What the task requires — Your task is to repeat exactly the lines below between the line holding "08 de Julho de 2024**" and the line holding "- **Período de", inclusive, and only those.

Exercise material —
/---

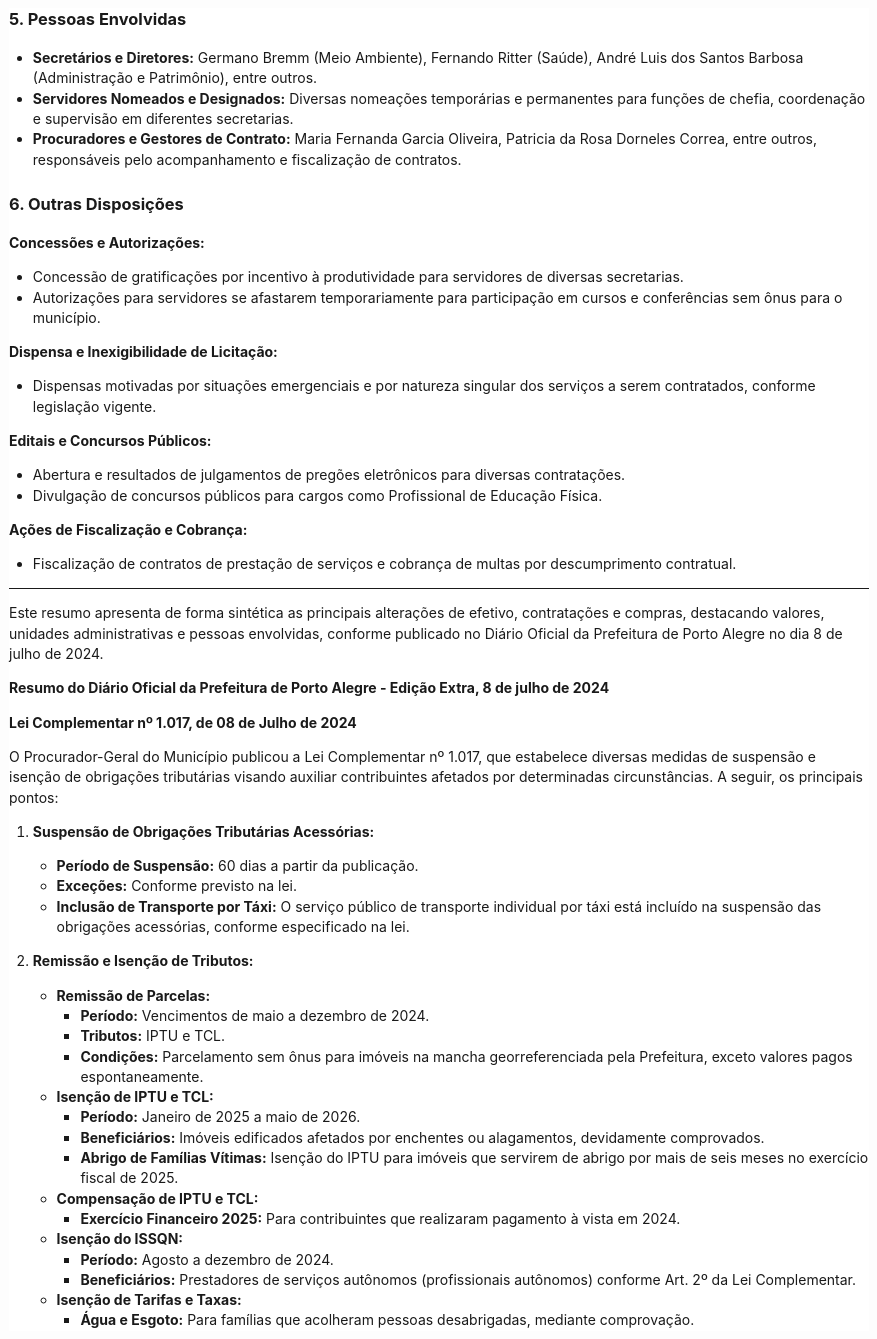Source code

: ### 5. **Pessoas Envolvidas**

- **Secretários e Diretores:** Germano Bremm (Meio Ambiente), Fernando Ritter (Saúde), André Luis dos Santos Barbosa (Administração e Patrimônio), entre outros.
- **Servidores Nomeados e Designados:** Diversas nomeações temporárias e permanentes para funções de chefia, coordenação e supervisão em diferentes secretarias.
- **Procuradores e Gestores de Contrato:** Maria Fernanda Garcia Oliveira, Patricia da Rosa Dorneles Correa, entre outros, responsáveis pelo acompanhamento e fiscalização de contratos.

### 6. **Outras Disposições**

**Concessões e Autorizações:**
- Concessão de gratificações por incentivo à produtividade para servidores de diversas secretarias.
- Autorizações para servidores se afastarem temporariamente para participação em cursos e conferências sem ônus para o município.

**Dispensa e Inexigibilidade de Licitação:**
- Dispensas motivadas por situações emergenciais e por natureza singular dos serviços a serem contratados, conforme legislação vigente.

**Editais e Concursos Públicos:**
- Abertura e resultados de julgamentos de pregões eletrônicos para diversas contratações.
- Divulgação de concursos públicos para cargos como Profissional de Educação Física.

**Ações de Fiscalização e Cobrança:**
- Fiscalização de contratos de prestação de serviços e cobrança de multas por descumprimento contratual.

---

Este resumo apresenta de forma sintética as principais alterações de efetivo, contratações e compras, destacando valores, unidades administrativas e pessoas envolvidas, conforme publicado no Diário Oficial da Prefeitura de Porto Alegre no dia 8 de julho de 2024.

**Resumo do Diário Oficial da Prefeitura de Porto Alegre - Edição Extra, 8 de julho de 2024**

**Lei Complementar nº 1.017, de 08 de Julho de 2024**

O Procurador-Geral do Município publicou a Lei Complementar nº 1.017, que estabelece diversas medidas de suspensão e isenção de obrigações tributárias visando auxiliar contribuintes afetados por determinadas circunstâncias. A seguir, os principais pontos:

1. **Suspensão de Obrigações Tributárias Acessórias:**
   - **Período de Suspensão:** 60 dias a partir da publicação.
   - **Exceções:** Conforme previsto na lei.
   - **Inclusão de Transporte por Táxi:** O serviço público de transporte individual por táxi está incluído na suspensão das obrigações acessórias, conforme especificado na lei.

2. **Remissão e Isenção de Tributos:**
   - **Remissão de Parcelas:**
     - **Período:** Vencimentos de maio a dezembro de 2024.
     - **Tributos:** IPTU e TCL.
     - **Condições:** Parcelamento sem ônus para imóveis na mancha georreferenciada pela Prefeitura, exceto valores pagos espontaneamente.
   - **Isenção de IPTU e TCL:**
     - **Período:** Janeiro de 2025 a maio de 2026.
     - **Beneficiários:** Imóveis edificados afetados por enchentes ou alagamentos, devidamente comprovados.
     - **Abrigo de Famílias Vítimas:** Isenção do IPTU para imóveis que servirem de abrigo por mais de seis meses no exercício fiscal de 2025.
   - **Compensação de IPTU e TCL:**
     - **Exercício Financeiro 2025:** Para contribuintes que realizaram pagamento à vista em 2024.
   - **Isenção do ISSQN:**
     - **Período:** Agosto a dezembro de 2024.
     - **Beneficiários:** Prestadores de serviços autônomos (profissionais autônomos) conforme Art. 2º da Lei Complementar.
   - **Isenção de Tarifas e Taxas:**
     - **Água e Esgoto:** Para famílias que acolheram pessoas desabrigadas, mediante comprovação.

\---

Solution —
**Lei Complementar nº 1.017, de 08 de Julho de 2024**

O Procurador-Geral do Município publicou a Lei Complementar nº 1.017, que estabelece diversas medidas de suspensão e isenção de obrigações tributárias visando auxiliar contribuintes afetados por determinadas circunstâncias. A seguir, os principais pontos:

1. **Suspensão de Obrigações Tributárias Acessórias:**
   - **Período de Suspensão:** 60 dias a partir da publicação.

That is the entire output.